To me Christmas has meant a lot of different things over the years. First, as the time Santa Claus came and I spent Christmas Eve and Christmas Day at my grandmother's house and getting tons of toys and gifts. Then it became the day Christ was born and the reason my religious faith was what it was and spending time getting gifts from my family. Then it became the time where I also got to give gives and when spending that time with my family gathered together was the best time of year. When marriage and children entered the picture it meant being Santa Claus, hosting the Christmas Eve and Christmas Day parties, cooking, drinking, celebrating, watching the joy on the faces of my children as they opened their presents, warmth and love.
As the kids got older and my brothers and sister and parents and I grew apart, it became the one holiday where the entire family always gathered together and spent time with each other, reminiscing upon older days and laughing and playing and sharing our love with each other as a very busy and large world seemed to pull us apart.
In all the commercialism and shopping and running around and gift wrapping and traveling and decorating and light hanging that can drive people to stress out and hate Christmas, I try, admittedly sometimes in vain, to remember that Christmas is a time to celebrate love.
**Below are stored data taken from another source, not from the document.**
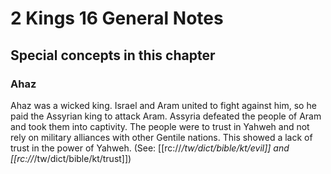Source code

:# 2 Kings 16 General Notes
## Special concepts in this chapter

### Ahaz
Ahaz was a wicked king. Israel and Aram united to fight against him, so he paid the Assyrian king to attack Aram. Assyria defeated the people of Aram and took them into captivity. The people were to trust in Yahweh and not rely on military alliances with other Gentile nations. This showed a lack of trust in the power of Yahweh. (See: [[rc://*/tw/dict/bible/kt/evil]] and [[rc://*/tw/dict/bible/kt/trust]])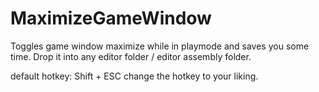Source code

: # MaximizeGameWindow
Toggles game window maximize while in playmode and saves you some time.
Drop it into any editor folder / editor assembly folder.

default hotkey: Shift + ESC
change the hotkey to your liking.
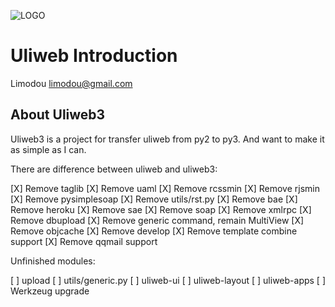 ![LOGO](https://raw.github.com/limodou/uliweb3/master/logos/uliweb_logo_media.png)

Uliweb Introduction
=====================

Limodou <limodou@gmail.com>

## About Uliweb3

Uliweb3 is a project for transfer uliweb from py2 to py3. And want to make it as simple as I can.

There are difference between uliweb and uliweb3:

[X] Remove taglib
[X] Remove uaml
[X] Remove rcssmin
[X] Remove rjsmin
[X] Remove pysimplesoap
[X] Remove utils/rst.py
[X] Remove bae
[X] Remove heroku
[X] Remove sae
[X] Remove soap
[X] Remove xmlrpc
[X] Remove dbupload
[X] Remove generic command, remain MultiView
[X] Remove objcache
[X] Remove develop
[X] Remove template combine support
[X] Remove qqmail support

Unfinished modules:

[ ] upload
[ ] utils/generic.py
[ ] uliweb-ui
[ ] uliweb-layout
[ ] uliweb-apps
[ ] Werkzeug upgrade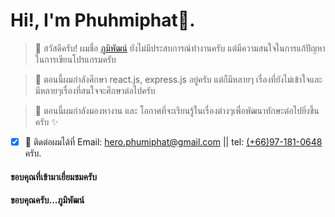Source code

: # Hi!, I'm Phuhmiphat👋.

> 🌱 สวัสดีครับ! ผมชื่อ [ภูมิพัฒน์](https://github.com/HeroPhumiphat) ยังไม่มีประสบการณ์ทำงานครับ แต่มีความสนใจในการแก้ปัญหาในการเขียนโปรแกรมครับ

> 🔭 ตอนนี้ผมกำลังศึกษา react.js, express.js อยู่ครับ แต่ก็มีหลายๆ เรื่องที่ยังไม่เข้าใจและมีหลายๆเรื่องที่สนใจจะศึกษาต่อไปครับ

> 👯 ตอนนี้ผมกำลังมองหางาน และ โอกาศที่จะเรียนรู้ในเรื่องต่างๆเพื่อพัฒนาทักษะต่อไปยิ่งขึ้นครับ ✨

- [x] 💬 ติดต่อผมได้ที่ Email: hero.phumiphat@gmail.com || tel: [(+66)97-181-0648](https://github.com/HeroPhumiphat) ครับ.

#### ขอบคุณที่เข้ามาเยี่ยมชมครับ
#### ขอบคุณครับ...ภูมิพัฒน์

<!--
**HeroPhumiphat/HeroPhumiphat** is a  _special_ ✨ repository because its `README.md` (this file) appears on your GitHub profile.

Here are some ideas to get you started:

-  I’m currently working on ...
- 🌱 I’m currently learning ...
- 👯 I’m looking to collaborate on ...
- 🤔 I’m looking for help with ...
- 💬 Ask me about ...
- 📫 How to reach me: ...
- 😄 Pronouns: ...
- ⚡ F ตอun fact: ...
-->

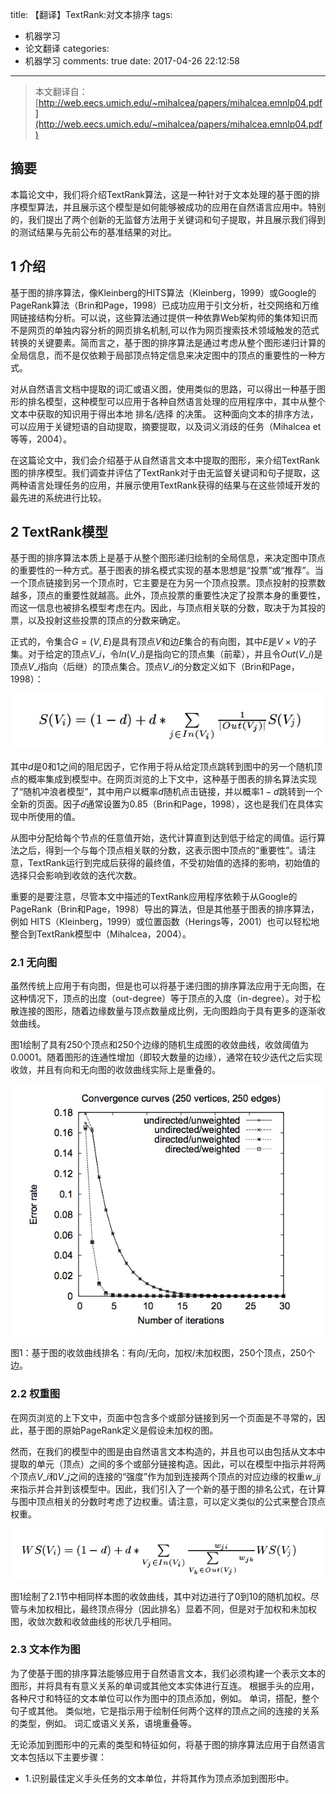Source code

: title: 【翻译】TextRank:对文本排序
tags:
  - 机器学习
  - 论文翻译
categories:
  - 机器学习
comments: true
date: 2017-04-26 22:12:58
---

> 本文翻译自：[http://web.eecs.umich.edu/~mihalcea/papers/mihalcea.emnlp04.pdf](http://web.eecs.umich.edu/~mihalcea/papers/mihalcea.emnlp04.pdf)

## 摘要

本篇论文中，我们将介绍TextRank算法，这是一种针对于文本处理的基于图的排序模型算法，并且展示这个模型是如何能够被成功的应用在自然语言应用中。特别的，我们提出了两个创新的无监督方法用于关键词和句子提取，并且展示我们得到的测试结果与先前公布的基准结果的对比。

## 1 介绍

基于图的排序算法，像Kleinberg的HITS算法（Kleinberg，1999）或Google的PageRank算法（Brin和Page，1998）已成功应用于引文分析，社交网络和万维网链接结构分析。可以说，这些算法通过提供一种依靠Web架构师的集体知识而不是网页的单独内容分析的网页排名机制,可以作为网页搜索技术领域触发的范式转换的关键要素。简而言之，基于图的排序算法是通过考虑从整个图形递归计算的全局信息，而不是仅依赖于局部顶点特定信息来决定图中的顶点的重要性的一种方式。

对从自然语言文档中提取的词汇或语义图，使用类似的思路，可以得出一种基于图形的排名模型，这种模型可以应用于各种自然语言处理的应用程序中，其中从整个文本中获取的知识用于得出本地 排名/选择 的决策。 这种面向文本的排序方法，可以应用于关键短语的自动提取，摘要提取，以及词义消歧的任务（Mihalcea et等等，2004）。

在这篇论文中，我们会介绍基于从自然语言文本中提取的图形，来介绍TextRank图的排序模型。我们调查并评估了TextRank对于由无监督关键词和句子提取，这两种语言处理任务的应用，并展示使用TextRank获得的结果与在这些领域开发的最先进的系统进行比较。

## 2 TextRank模型

基于图的排序算法本质上是基于从整个图形递归绘制的全局信息，来决定图中顶点的重要性的一种方式。基于图表的排名模式实现的基本思想是“投票”或“推荐”。当一个顶点链接到另一个顶点时，它主要是在为另一个顶点投票。顶点投射的投票数越多，顶点的重要性就越高。此外，顶点投票的重要性决定了投票本身的重要性，而这一信息也被排名模型考虑在内。因此，与顶点相关联的分数，取决于为其投的票，以及投射这些投票的顶点的分数来确定。

正式的，令集合$G=(V,E)$是具有顶点$V$和边$E$集合的有向图，其中$E$是$V×V$的子集。对于给定的顶点$V\_i$，令$In(V\_i)$是指向它的顶点集（前辈），并且令$Out(V\_i)$是顶点$V\_i$指向（后继）的顶点集合。顶点$V\_i$的分数定义如下（Brin和Page，1998）：

![](/img/17_04_26/001.png)

其中$d$是0和1之间的阻尼因子，它作用于将从给定顶点跳转到图中的另一个随机顶点的概率集成到模型中。在网页浏览的上下文中，这种基于图表的排名算法实现了“随机冲浪者模型”，其中用户以概率$d$随机点击链接，并以概率$1-d$跳转到一个全新的页面。因子$d$通常设置为0.85（Brin和Page，1998），这也是我们在具体实现中所使用的值。

从图中分配给每个节点的任意值开始，迭代计算直到达到低于给定的阈值。运行算法之后，得到一个与每个顶点相关联的分数，这表示图中顶点的“重要性”。请注意，TextRank运行到完成后获得的最终值，不受初始值的选择的影响，初始值的选择只会影响到收敛的迭代次数。

重要的是要注意，尽管本文中描述的TextRank应用程序依赖于从Google的PageRank（Brin和Page，1998）导出的算法，但是其他基于图表的排序算法，例如 HITS（Kleinberg，1999）或位置函数（Herings等，2001）也可以轻松地整合到TextRank模型中（Mihalcea，2004）。

### 2.1 无向图

虽然传统上应用于有向图，但是也可以将基于递归图的排序算法应用于无向图，在这种情况下，顶点的出度（out-degree）等于顶点的入度（in-degree）。对于松散连接的图形，随着边缘数量与顶点数量成比例，无向图趋向于具有更多的逐渐收敛曲线。

图1绘制了具有250个顶点和250个边缘的随机生成图的收敛曲线，收敛阈值为0.0001。随着图形的连通性增加（即较大数量的边缘），通常在较少迭代之后实现收敛，并且有向和无向图的收敛曲线实际上是重叠的。

![](/img/17_04_26/002.png)

图1：基于图的收敛曲线排名：有向/无向，加权/未加权图，250个顶点，250个边。

### 2.2 权重图

在网页浏览的上下文中，页面中包含多个或部分链接到另一个页面是不寻常的，因此，基于图的原始PageRank定义是假设未加权的图。

然而，在我们的模型中的图是由自然语言文本构造的，并且也可以由包括从文本中提取的单元（顶点）之间的多个或部分链接构造。因此，可以在模型中指示并将两个顶点$V\_i$和$V\_j$之间的连接的“强度”作为加到连接两个顶点的对应边缘的权重$w\_{ij}$来指示并合并到该模型中。因此，我们引入了一个新的基于图的排名公式，在计算与图中顶点相关的分数时考虑了边权重。请注意，可以定义类似的公式来整合顶点权重。

![](/img/17_04_26/003.png)

图1绘制了2.1节中相同样本图的收敛曲线，其中对边进行了0到10的随机加权。尽管与未加权相比，最终顶点得分（因此排名）显着不同，但是对于加权和未加权图，收敛次数和收敛曲线的形状几乎相同。

### 2.3 文本作为图

为了使基于图的排序算法能够应用于自然语言文本，我们必须构建一个表示文本的图形，并将具有有意义关系的单词或其他文本实体进行互连。 根据手头的应用，各种尺寸和特征的文本单位可以作为图中的顶点添加，例如。 单词，搭配，整个句子或其他。 类似地，它是指示用于绘制任何两个这样的顶点之间的连接的关系的类型，例如。 词汇或语义关系，语境重叠等。

无论添加到图形中的元素的类型和特征如何，将基于图的排序算法应用于自然语言文本包括以下主要步骤：

- 1.识别最佳定义手头任务的文本单位，并将其作为顶点添加到图形中。











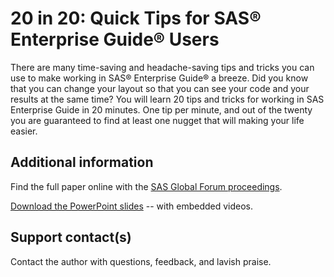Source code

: # 20 in 20: Quick Tips for SAS® Enterprise Guide® Users
There are many time-saving and headache-saving tips and tricks you can use to make working in SAS® Enterprise Guide® a breeze. 
Did you know that you can change your layout so that you can see your code and your results at the same time? 
You will learn 20 tips and tricks for working in SAS Enterprise Guide in 20 minutes. 
One tip per minute, and out of the twenty you are guaranteed to find at least one nugget that will making your life easier. 

## Additional information

Find the full paper online with the [SAS Global Forum proceedings](https://www.sas.com/content/dam/SAS/support/en/sas-global-forum-proceedings/2019/3162-2019.pdf).

[Download the PowerPoint slides](3162_20%20in%2020_Quick%20Tips%20for%20SAS%20Enterprise%20Guide%20Users.pptx) -- with embedded videos.

## Support contact(s)

Contact the author with questions, feedback, and lavish praise.        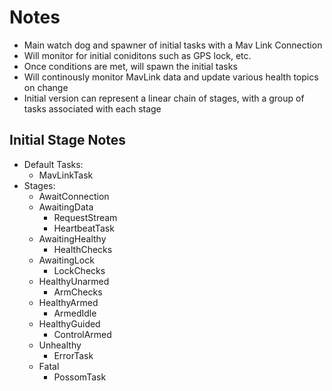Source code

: # Notes
- Main watch dog and spawner of initial tasks with a Mav Link Connection
- Will monitor for initial coniditons such as GPS lock, etc.
- Once conditions are met, will spawn the initial tasks
- Will continously monitor MavLink data and update various health topics on change
- Initial version can represent a linear chain of stages, with a group of tasks associated with each stage


## Initial Stage Notes
- Default Tasks:
  - MavLinkTask
- Stages:
  - AwaitConnection
  - AwaitingData
    - RequestStream
    - HeartbeatTask
  - AwaitingHealthy
    - HealthChecks
  - AwaitingLock
    - LockChecks
  - HealthyUnarmed
    - ArmChecks
  - HealthyArmed
    - ArmedIdle
  - HealthyGuided
    - ControlArmed
  - Unhealthy
    - ErrorTask
  - Fatal
    - PossomTask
On Thanksgiving, here in the USA, we celebrate all that we have to be thankful for and give thanks to a high being, spirit, God or just to each other for everything we have and are. But at Christmas, I like to think, for me, it is a celebration of love. The love we have for our family, our friends, our home and our surroundings and our faith, whatever that may be.
I am no longer Roman Catholic or even religious though I do believe in a higher power, energy, being, etc. And as much as I don't believe much of the story of Jesus, I get that Christmas, to Christians, is the celebration of the love God had for his people that he thought enough to send his son to Earth to help us and that the day of the birth of that son is the day we celebrate that love of God for all of us. I try to emulate that celebration of love from God for all his children in my new beliefs of Christmas and why I look at Christmas as a celebration of love for all we are and all the people and things we are surrounded with and hold dear to ourselves.